An Economic Impact Assessment by the 12J Association of South Africa showed that three times more jobs would be created by Section 12J with no annual limitation than Section 12J with an annual R2.5 million cap.

“Our initial results from the high-level impact assessment show that for R1 million of venture capital investment (in members of the 12J Association) lost due to the introduction of the cap, an average of 5 jobs are lost to the South African economy,” said the Association, in a recent letter to the Finance Minister and the Commissioner of the South African Revenue Service.

“We argue that, in this context, 12J is an effective source of job creation in South Africa, especially in the context of other available incentives and government’s current strategic objectives,” the Association said. Cohen said South Africa’s incentive scheme needs to offer greater, rather than less, encouragement to invest in small business, given the country’s urgent need to create jobs.

 

How does S12J of the Income Tax Act work?

Investing in a Section 12J company allows investors a 100 percent tax incentive from their tax liability. Section 12J of the Income Tax Act No. 58 of 1962 was legislated by the South African Government to incentivise South African taxpayers to invest in local companies and to receive a tax deduction of up to 100 percent. The entire amount that is invested can be deducted from the investor’s taxable income.

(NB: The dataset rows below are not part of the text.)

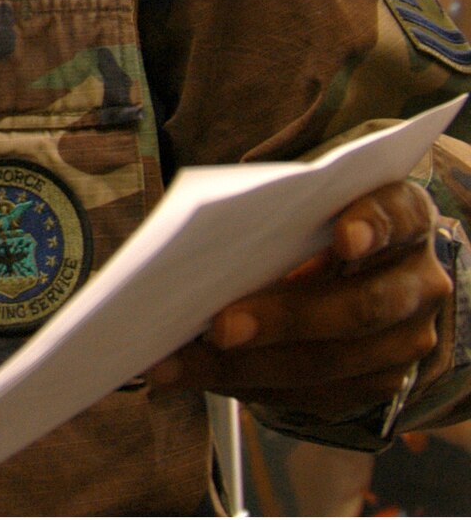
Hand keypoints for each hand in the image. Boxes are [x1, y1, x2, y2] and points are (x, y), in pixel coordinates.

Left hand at [148, 180, 450, 419]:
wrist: (361, 270)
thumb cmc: (313, 222)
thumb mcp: (305, 204)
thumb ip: (275, 214)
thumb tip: (199, 245)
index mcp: (404, 218)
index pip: (398, 216)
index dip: (372, 226)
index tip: (342, 237)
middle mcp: (418, 281)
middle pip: (362, 305)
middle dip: (285, 319)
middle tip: (218, 328)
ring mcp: (407, 338)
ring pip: (334, 363)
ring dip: (248, 367)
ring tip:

Approved VCCs such as Optomise, provide the opportunity to invest in approved S12J compliant companies. Once the funds have been received by Optomise, the equity finance is invested into the S12J companies and the investor is issued with an S12J tax certificate and their venture capital shares. This will include the name of the taxpayer, the year in which the investment was made, the amount of the investment made, and the tax registration number of the taxpayer. The tax certificate will provide the investor with a 100 percent tax deduction for the funds invested for that tax year.